In contrast, each of the company’s other divisions reported strong growth. Sales of lidar sensors, regarded as a key new area for the overall business, jumped nearly 34 per cent year-on-year, to €15.4 million for the full year.
“Business continued to grow in the fourth quarter, generating revenues of €5.3 million, driven by very buoyant levels of demand in the wind energy, 3D mapping and autonomous vehicle sectors,” reported the Paris-listed firm. “Lumibird is continuing to progressively ramp up its production capacity to take this strong demand on board.”
€150M turnover target
Fourth-quarter sales were also strong in the defense and space business unit, which posted record-breaking revenues of €11.8 million thanks in part to contracts with the European Space Agency (ESA), and deliveries to the giant Laser MégaJoule fusion project.

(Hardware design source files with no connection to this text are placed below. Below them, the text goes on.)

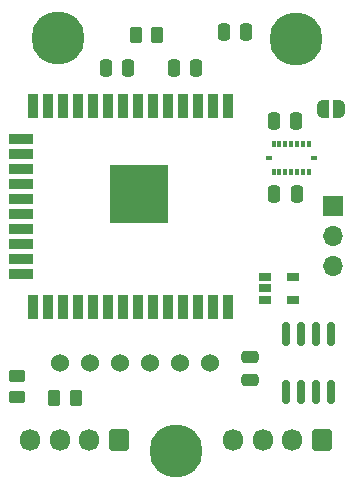
<source format=gbr>
G04 #@! TF.GenerationSoftware,KiCad,Pcbnew,7.0.2-6a45011f42~172~ubuntu22.04.1*
G04 #@! TF.CreationDate,2023-06-14T15:19:40+02:00*
G04 #@! TF.ProjectId,imu_module,696d755f-6d6f-4647-956c-652e6b696361,rev?*
G04 #@! TF.SameCoordinates,Original*
G04 #@! TF.FileFunction,Copper,L1,Top*
G04 #@! TF.FilePolarity,Positive*
%FSLAX46Y46*%
G04 Gerber Fmt 4.6, Leading zero omitted, Abs format (unit mm)*
G04 Created by KiCad (PCBNEW 7.0.2-6a45011f42~172~ubuntu22.04.1) date 2023-06-14 15:19:40*
%MOMM*%
%LPD*%
G01*
G04 APERTURE LIST*
G04 Aperture macros list*
%AMRoundRect*
0 Rectangle with rounded corners*
0 $1 Rounding radius*
0 $2 $3 $4 $5 $6 $7 $8 $9 X,Y pos of 4 corners*
0 Add a 4 corners polygon primitive as box body*
4,1,4,$2,$3,$4,$5,$6,$7,$8,$9,$2,$3,0*
0 Add four circle primitives for the rounded corners*
1,1,$1+$1,$2,$3*
1,1,$1+$1,$4,$5*
1,1,$1+$1,$6,$7*
1,1,$1+$1,$8,$9*
0 Add four rect primitives between the rounded corners*
20,1,$1+$1,$2,$3,$4,$5,0*
20,1,$1+$1,$4,$5,$6,$7,0*
20,1,$1+$1,$6,$7,$8,$9,0*
20,1,$1+$1,$8,$9,$2,$3,0*%
%AMFreePoly0*
4,1,19,0.500000,-0.750000,0.000000,-0.750000,0.000000,-0.744911,-0.071157,-0.744911,-0.207708,-0.704816,-0.327430,-0.627875,-0.420627,-0.520320,-0.479746,-0.390866,-0.500000,-0.250000,-0.500000,0.250000,-0.479746,0.390866,-0.420627,0.520320,-0.327430,0.627875,-0.207708,0.704816,-0.071157,0.744911,0.000000,0.744911,0.000000,0.750000,0.500000,0.750000,0.500000,-0.750000,0.500000,-0.750000,
$1*%
%AMFreePoly1*
4,1,19,0.000000,0.744911,0.071157,0.744911,0.207708,0.704816,0.327430,0.627875,0.420627,0.520320,0.479746,0.390866,0.500000,0.250000,0.500000,-0.250000,0.479746,-0.390866,0.420627,-0.520320,0.327430,-0.627875,0.207708,-0.704816,0.071157,-0.744911,0.000000,-0.744911,0.000000,-0.750000,-0.500000,-0.750000,-0.500000,0.750000,0.000000,0.750000,0.000000,0.744911,0.000000,0.744911,
$1*%
G04 Aperture macros list end*
G04 #@! TA.AperFunction,SMDPad,CuDef*
%ADD10RoundRect,0.250000X0.450000X-0.262500X0.450000X0.262500X-0.450000X0.262500X-0.450000X-0.262500X0*%
G04 #@! TD*
G04 #@! TA.AperFunction,SMDPad,CuDef*
%ADD11RoundRect,0.250000X0.262500X0.450000X-0.262500X0.450000X-0.262500X-0.450000X0.262500X-0.450000X0*%
G04 #@! TD*
G04 #@! TA.AperFunction,SMDPad,CuDef*
%ADD12R,0.350000X0.590000*%
G04 #@! TD*
G04 #@! TA.AperFunction,SMDPad,CuDef*
%ADD13R,0.590000X0.350000*%
G04 #@! TD*
G04 #@! TA.AperFunction,SMDPad,CuDef*
%ADD14RoundRect,0.250000X-0.250000X-0.475000X0.250000X-0.475000X0.250000X0.475000X-0.250000X0.475000X0*%
G04 #@! TD*
G04 #@! TA.AperFunction,SMDPad,CuDef*
%ADD15RoundRect,0.250000X0.475000X-0.250000X0.475000X0.250000X-0.475000X0.250000X-0.475000X-0.250000X0*%
G04 #@! TD*
G04 #@! TA.AperFunction,SMDPad,CuDef*
%ADD16C,1.524000*%
G04 #@! TD*
G04 #@! TA.AperFunction,ComponentPad*
%ADD17O,1.700000X1.850000*%
G04 #@! TD*
G04 #@! TA.AperFunction,ComponentPad*
%ADD18RoundRect,0.250000X0.600000X0.675000X-0.600000X0.675000X-0.600000X-0.675000X0.600000X-0.675000X0*%
G04 #@! TD*
G04 #@! TA.AperFunction,SMDPad,CuDef*
%ADD19RoundRect,0.150000X-0.150000X0.825000X-0.150000X-0.825000X0.150000X-0.825000X0.150000X0.825000X0*%
G04 #@! TD*
G04 #@! TA.AperFunction,ComponentPad*
%ADD20C,4.500000*%
G04 #@! TD*
G04 #@! TA.AperFunction,SMDPad,CuDef*
%ADD21R,5.000000X5.000000*%
G04 #@! TD*
G04 #@! TA.AperFunction,SMDPad,CuDef*
%ADD22R,0.900000X2.000000*%
G04 #@! TD*
G04 #@! TA.AperFunction,SMDPad,CuDef*
%ADD23R,2.000000X0.900000*%
G04 #@! TD*
G04 #@! TA.AperFunction,SMDPad,CuDef*
%ADD24R,1.100000X0.650001*%
G04 #@! TD*
G04 #@! TA.AperFunction,SMDPad,CuDef*
%ADD25RoundRect,0.250000X-0.262500X-0.450000X0.262500X-0.450000X0.262500X0.450000X-0.262500X0.450000X0*%
G04 #@! TD*
G04 #@! TA.AperFunction,SMDPad,CuDef*
%ADD26FreePoly0,0.000000*%
G04 #@! TD*
G04 #@! TA.AperFunction,SMDPad,CuDef*
%ADD27FreePoly1,0.000000*%
G04 #@! TD*
G04 #@! TA.AperFunction,ComponentPad*
%ADD28R,1.700000X1.700000*%
G04 #@! TD*
G04 #@! TA.AperFunction,ComponentPad*
%ADD29O,1.700000X1.700000*%
G04 #@! TD*
G04 APERTURE END LIST*
D10*
X1500000Y-32912500D03*
X1500000Y-31087500D03*
D11*
X6500000Y-33000000D03*
X4675000Y-33000000D03*
D12*
X26250000Y-11500000D03*
X25750000Y-11500000D03*
X25250000Y-11500000D03*
X24750000Y-11500000D03*
X24250000Y-11500000D03*
X23750000Y-11500000D03*
X23250000Y-11500000D03*
D13*
X22835000Y-12665000D03*
D12*
X23250000Y-13830000D03*
X23750000Y-13830000D03*
X24250000Y-13830000D03*
X24750000Y-13830000D03*
X25250000Y-13830000D03*
X25750000Y-13830000D03*
X26250000Y-13830000D03*
D13*
X26665000Y-12665000D03*
D14*
X19050000Y-2000000D03*
X20950000Y-2000000D03*
X14800000Y-5000000D03*
X16700000Y-5000000D03*
X9025000Y-5000000D03*
X10925000Y-5000000D03*
D15*
X21250000Y-31450000D03*
X21250000Y-29550000D03*
D16*
X5130000Y-30000000D03*
X7670000Y-30000000D03*
X10210000Y-30000000D03*
X12750000Y-30000000D03*
X15290000Y-30000000D03*
X17830000Y-30000000D03*
D17*
X19850000Y-36550000D03*
X22350000Y-36550000D03*
X24850000Y-36550000D03*
D18*
X27350000Y-36550000D03*
D17*
X2650000Y-36550000D03*
X5150000Y-36550000D03*
X7650000Y-36550000D03*
D18*
X10150000Y-36550000D03*
D19*
X28155000Y-27525000D03*
X26885000Y-27525000D03*
X25615000Y-27525000D03*
X24345000Y-27525000D03*
X24345000Y-32475000D03*
X25615000Y-32475000D03*
X26885000Y-32475000D03*
X28155000Y-32475000D03*
D20*
X5000000Y-2500000D03*
X25160000Y-2592000D03*
X15000000Y-37450000D03*
D21*
X11850000Y-15750000D03*
D22*
X19350000Y-25250000D03*
X18080000Y-25250000D03*
X16810000Y-25250000D03*
X15540000Y-25250000D03*
X14270000Y-25250000D03*
X13000000Y-25250000D03*
X11730000Y-25250000D03*
X10460000Y-25250000D03*
X9190000Y-25250000D03*
X7920000Y-25250000D03*
X6650000Y-25250000D03*
X5380000Y-25250000D03*
X4110000Y-25250000D03*
X2840000Y-25250000D03*
D23*
X1840000Y-22465000D03*
X1840000Y-21195000D03*
X1840000Y-19925000D03*
X1840000Y-18655000D03*
X1840000Y-17385000D03*
X1840000Y-16115000D03*
X1840000Y-14845000D03*
X1840000Y-13575000D03*
X1840000Y-12305000D03*
X1840000Y-11035000D03*
D22*
X2840000Y-8250000D03*
X4110000Y-8250000D03*
X5380000Y-8250000D03*
X6650000Y-8250000D03*
X7920000Y-8250000D03*
X9190000Y-8250000D03*
X10460000Y-8250000D03*
X11730000Y-8250000D03*
X13000000Y-8250000D03*
X14270000Y-8250000D03*
X15540000Y-8250000D03*
X16810000Y-8250000D03*
X18080000Y-8250000D03*
X19350000Y-8250000D03*
D24*
X22500000Y-22750000D03*
X22500000Y-23700001D03*
X22500000Y-24649999D03*
X24900000Y-24649999D03*
X24900000Y-22750000D03*
D25*
X11587500Y-2250000D03*
X13412500Y-2250000D03*
D14*
X23250000Y-9500000D03*
X25150000Y-9500000D03*
X23300000Y-15750000D03*
X25200000Y-15750000D03*
D26*
X27450000Y-8500000D03*
D27*
X28750000Y-8500000D03*
D28*
X28250000Y-16710000D03*
D29*
X28250000Y-19250000D03*
X28250000Y-21790000D03*
M02*

</source>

The ESA used an amplifier supplied by Lumibird in the "Aeolus" mission, launched last August to monitor global wind speeds from orbit.
That performance eclipsed sales of €10.3 million from Lumibird’s medical division - typically the company’s largest - in the fourth quarter. However, at €33.6 million for the full year, medical applications were still up 6 per cent on 2017.
Lumibird won’t release any details about its profitability in 2018 until early April, but did say that the strong performance in the second half of the year would have had a positive impact on its earnings.
And with a positive outlook across virtually every application sector served by the company, Le Flohic and the Lumibird management team have now set two new strategic financial targets: achieving revenues of €150 million by organic growth in 2021, alongside an earnings before interest, tax, depreciation and amortization (EBITDA) margin of over 20 per cent.
For 2017, the company reported pro forma earnings before tax of €5.7 million on sales of €85 million – equivalent to an earnings margin of around 7 per cent.